Because we thought we were about to move to the other side of the world:
We’ve been getting things done. We have found the time to get some of the jobs that have been sitting on the list completed. Murray and Jesse have done a lot of driving, getting the learner driver hours completed. Little jobs around the house and in the garden have been worked through. It’s amazing how productive the family has been when we thought we had a timeframe to work within.
Our time together as a family was more valuable. We have been inclined to sit together to watch tv instead of spreading out around the house. There was something a little bit more special about our family dinners. The girls have invited us to join them, and we have included our kids in things we would often just do ourselves. Times together have been a bit more precious, thinking that it might come to an end soon.
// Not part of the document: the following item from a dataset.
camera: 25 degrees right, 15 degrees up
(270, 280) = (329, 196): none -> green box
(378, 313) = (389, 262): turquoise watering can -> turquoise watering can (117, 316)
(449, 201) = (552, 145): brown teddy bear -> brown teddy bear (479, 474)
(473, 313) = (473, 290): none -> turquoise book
We have had some significant conversations, saying things that need to be said, talking about things that need to be talked about. The important things that easily go unsaid in the normal routine of life. We’ve been saying “I love you” a little more often, and meaning it a little more.
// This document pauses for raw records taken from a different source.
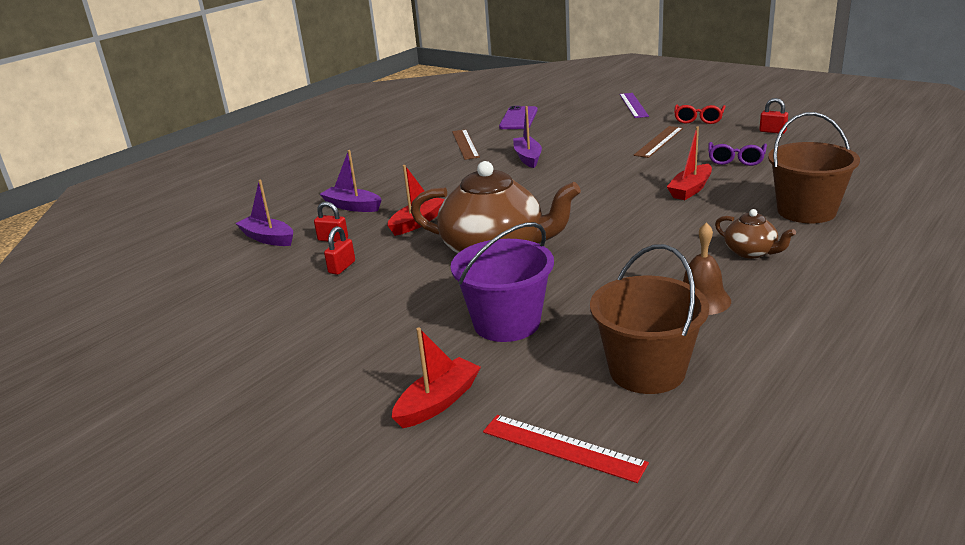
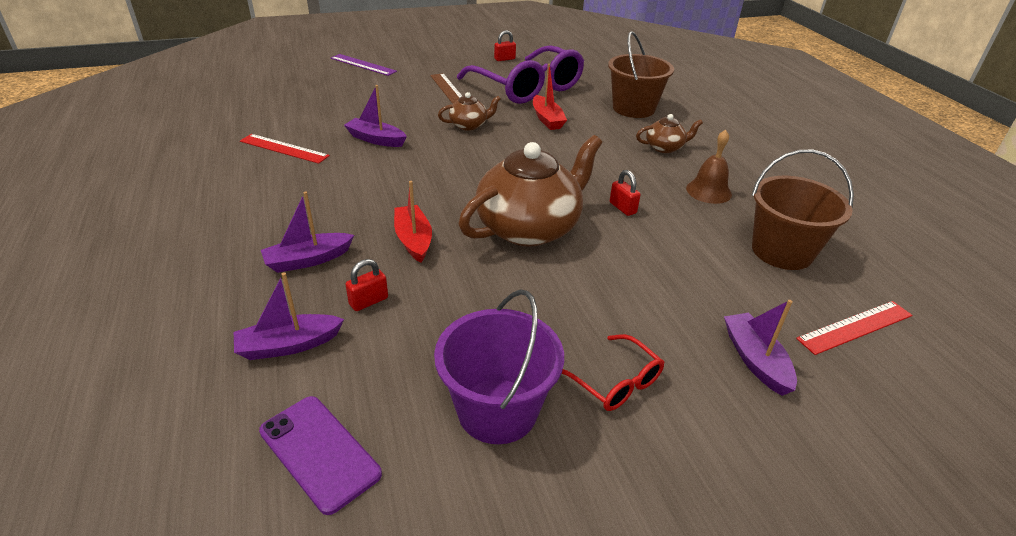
camera: 60 degrees left, 10 degrees up
(342, 267) = (443, 319): red padlock -> red padlock (622, 208)
(438, 402) = (755, 360): red boat -> purple boat
(465, 144) = (284, 148): brown ruler -> red ruler
(506, 323) = (661, 275): purple bucket -> purple bucket (497, 410)
(518, 118) = (283, 106): purple phone -> purple phone (319, 452)
(613, 171) = (469, 125): none -> brown teapot
(698, 119) = (438, 63): red glasses -> red glasses (614, 381)
(736, 159) = (526, 87): purple glasses -> purple glasses, size x2.24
We have been throwing away excess stuff and finding the things we really love and value. Considering what will we take with us really made me evaluate how much I really like each piece of furniture, each picture hanging on my wall, each book in my bookshelf. We have either given or thrown away so much stuff in the last month it’s been surprising. I didn’t really think the house was over cluttered with junk, but the thought of downsizing to a small apartment and taking things to the other side of the world helped me ask the question “Do I really need this? Do I really love this?”
We’ve fixed up our home. The house often looks it’s best just before you sell. We have new taps, new door handles, and new toilet seats. The gardens are in beautiful shape and the painters are still booked for next week. None of the value will be lost no matter how long we stay. We get to enjoy living in our house looking and working its best. Most of these things would not have been done if we weren’t planning on selling.
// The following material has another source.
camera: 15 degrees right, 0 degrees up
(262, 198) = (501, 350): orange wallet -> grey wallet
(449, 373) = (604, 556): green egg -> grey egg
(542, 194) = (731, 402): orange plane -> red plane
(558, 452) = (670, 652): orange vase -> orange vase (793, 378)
I’ve been collecting photos of special memories and special people and putting them together in a format that preserves them. I’ve spent time sifting through photo folders on my hard drive, picking out my favourite memories and getting them together. I’ve played with apps to make posters and photo books and started putting them together.
We’ve been doing the “One day I would love to…” things. We stayed at the Meriton for our anniversary, just because it may have been our last chance. We’ve been cooking recipes we wanted to try, going places we had wanted to visit.
We’ve been noticing things that we would miss. Spending time with people we love has been more precious. I’ve been noticing sunsets, birds, flowers. Savouring favourite foods and appreciating favourite spaces. Evaluating every little thing with the constant “I’m going to miss…” thought. This just makes every day such a blessing, every conversation, every meal, every memory.
I discovered how much I want to write. I’ve had to answer the question, “What are you going to do?” When I quit work, leave my home and my children and everything I fill my life with, what would I do? What would I love to do? It’s been such a blessing to have the opportunity to ask this question, hypothetically for real. It’s been exciting, to the point where I was just as disappointed for me as I was for Murray at the thought of not going. So, I’m going to try and do some of it anyway. I’m going to start writing. I’ve gone and purchased a domain name. It only cost me $20, but it still feels significant. I’m going to start my blog and work on my book and just do it anyway. I don’t know if I realised how much I wanted to do it until I had the chance of having no other options.
I’m still disappointed that hubby didn’t get the job, and I still hope that we do get to go someday. But, I’m glad we got to spend a month getting ready to go just in case. It’s been good for all of us.